Portbase uses the Port Community System to provide a platform for all parties to exchange information relating to the logistics chain via Rotterdam – simply and efficiently. The parties can use Portbase’s services and share information with each other to gain real-time insight into a container’s current status within the chain.
Collaboration between sector players has resulted in the bundling of container volumes in the hinterland and in the port. New agreements with deep-sea terminals regarding call times (fixed windows) and call sizes can further improve the reliability of the container shipping product. Terminals are offering fixed windows, on certain conditions, to support bundling initiatives by means of guaranteed handling times.
In the hinterland
The Port of Rotterdam Authority supports initiatives that allow barge operators to work together and bundle container shipments destined for the port’s hinterland. The barge operators rely on hubs to bundle the containers and have committed to maintaining fixed connections with one or more deep-sea terminals via scheduled services. Examples include the North West Central Corridor, the West Brabant Corridor, the Ruhr Express and the Limburg Express
Bundling in the port
Containers are bundled at Maasvlakte, Waal-Eemhaven and Alblasserdam and directly transported by inland vessel from and to the deep-sea terminals according to a fixed schedule.

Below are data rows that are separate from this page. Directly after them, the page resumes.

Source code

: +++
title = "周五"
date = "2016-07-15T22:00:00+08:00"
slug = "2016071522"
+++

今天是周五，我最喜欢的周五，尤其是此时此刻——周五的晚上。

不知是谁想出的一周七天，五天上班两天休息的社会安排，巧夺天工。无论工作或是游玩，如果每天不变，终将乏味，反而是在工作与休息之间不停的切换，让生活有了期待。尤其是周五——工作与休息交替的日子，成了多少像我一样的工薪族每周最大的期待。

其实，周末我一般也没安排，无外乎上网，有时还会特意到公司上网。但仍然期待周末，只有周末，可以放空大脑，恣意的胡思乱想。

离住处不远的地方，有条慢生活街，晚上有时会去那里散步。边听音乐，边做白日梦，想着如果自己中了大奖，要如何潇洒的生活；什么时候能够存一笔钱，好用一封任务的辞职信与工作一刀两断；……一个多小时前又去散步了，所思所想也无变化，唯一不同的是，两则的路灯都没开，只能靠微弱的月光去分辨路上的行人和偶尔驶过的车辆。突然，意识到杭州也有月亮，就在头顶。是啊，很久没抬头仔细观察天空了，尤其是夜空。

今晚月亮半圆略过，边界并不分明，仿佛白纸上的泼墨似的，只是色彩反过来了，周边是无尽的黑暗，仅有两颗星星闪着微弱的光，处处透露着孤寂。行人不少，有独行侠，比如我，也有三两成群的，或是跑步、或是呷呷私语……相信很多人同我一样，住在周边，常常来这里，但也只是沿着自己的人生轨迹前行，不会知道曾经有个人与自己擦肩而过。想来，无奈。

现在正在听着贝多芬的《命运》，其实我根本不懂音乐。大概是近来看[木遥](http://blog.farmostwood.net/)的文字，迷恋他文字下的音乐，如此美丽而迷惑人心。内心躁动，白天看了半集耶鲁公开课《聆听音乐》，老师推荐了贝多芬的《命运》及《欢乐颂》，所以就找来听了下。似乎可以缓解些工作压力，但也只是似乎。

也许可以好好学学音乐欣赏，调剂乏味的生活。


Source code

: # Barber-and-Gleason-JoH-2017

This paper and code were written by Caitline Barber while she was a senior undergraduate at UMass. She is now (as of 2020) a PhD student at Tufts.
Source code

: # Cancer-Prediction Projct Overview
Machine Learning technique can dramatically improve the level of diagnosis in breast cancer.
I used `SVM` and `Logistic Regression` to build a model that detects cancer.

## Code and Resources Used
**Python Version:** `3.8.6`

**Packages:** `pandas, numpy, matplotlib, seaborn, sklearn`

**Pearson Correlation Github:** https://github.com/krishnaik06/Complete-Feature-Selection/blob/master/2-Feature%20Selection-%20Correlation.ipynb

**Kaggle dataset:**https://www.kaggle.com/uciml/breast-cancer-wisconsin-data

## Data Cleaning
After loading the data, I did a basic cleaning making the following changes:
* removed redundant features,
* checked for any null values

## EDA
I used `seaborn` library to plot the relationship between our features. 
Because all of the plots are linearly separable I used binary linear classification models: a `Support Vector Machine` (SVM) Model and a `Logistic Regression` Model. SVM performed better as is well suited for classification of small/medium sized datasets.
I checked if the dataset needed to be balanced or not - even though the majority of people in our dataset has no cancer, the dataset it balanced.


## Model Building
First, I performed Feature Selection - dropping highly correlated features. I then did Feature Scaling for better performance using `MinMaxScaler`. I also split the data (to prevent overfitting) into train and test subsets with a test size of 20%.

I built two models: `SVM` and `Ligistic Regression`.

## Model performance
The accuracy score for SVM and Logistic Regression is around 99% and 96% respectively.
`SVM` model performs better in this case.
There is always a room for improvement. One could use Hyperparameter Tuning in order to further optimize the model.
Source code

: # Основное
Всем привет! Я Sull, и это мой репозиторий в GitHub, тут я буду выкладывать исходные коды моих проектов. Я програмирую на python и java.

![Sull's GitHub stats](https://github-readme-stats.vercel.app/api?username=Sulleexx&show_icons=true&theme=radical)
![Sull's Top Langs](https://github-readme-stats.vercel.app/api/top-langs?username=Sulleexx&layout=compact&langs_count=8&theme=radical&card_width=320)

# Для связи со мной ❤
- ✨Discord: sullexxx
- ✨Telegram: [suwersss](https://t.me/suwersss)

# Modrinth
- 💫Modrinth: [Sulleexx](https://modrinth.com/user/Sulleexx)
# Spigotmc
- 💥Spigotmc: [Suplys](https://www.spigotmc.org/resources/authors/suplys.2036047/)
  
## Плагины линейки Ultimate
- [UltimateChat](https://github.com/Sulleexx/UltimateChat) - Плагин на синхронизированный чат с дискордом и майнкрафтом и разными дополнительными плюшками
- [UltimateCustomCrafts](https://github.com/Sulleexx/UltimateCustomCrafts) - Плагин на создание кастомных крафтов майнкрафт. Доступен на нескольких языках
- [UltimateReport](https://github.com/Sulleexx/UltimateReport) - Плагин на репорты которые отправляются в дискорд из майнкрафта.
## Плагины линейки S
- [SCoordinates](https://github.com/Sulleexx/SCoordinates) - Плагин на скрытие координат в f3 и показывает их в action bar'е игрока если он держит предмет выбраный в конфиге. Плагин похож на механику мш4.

Parties in the port are exploring the possible use of overflow hubs to utilise capacity more efficiently, absorb peaks more effectively, spread volumes and respond to changes in the chain without time restrictions. These overflow hubs can be both virtual and physical. In addition, researchers are looking into the possible use of push-barges.
The port of Rotterdam continues to pay attention to its extensive network of intermodal transport connections (rail, inland shipping, road and pipelines) with the hinterland. The capacity of this network is structurally expanded through programmes like the widening of the A15 motorway, the Breeddiep waterway, Botlekbrug, the Theemsweg route and the Port Railway Line.
The Port of Rotterdam Authority is actively involved in the Cargo Transport Corridors Programme, in which the Ministry of Infrastructure and Water Management, Topsector Logistiek and the Provinces of Gelderland, Limburg, Noord-Brabant and Zuid-Holland are working together to improve the ‘Topcorridors’ transport infrastructure.
Measuring performance in the chain
The development of a KPI Dashboard enables the uniform definition and monitoring of results throughout the chain for all interested parties. We have developed a dedicated Barge Performance Monitor for inland vessels carrying containers to and from the port of Rotterdam.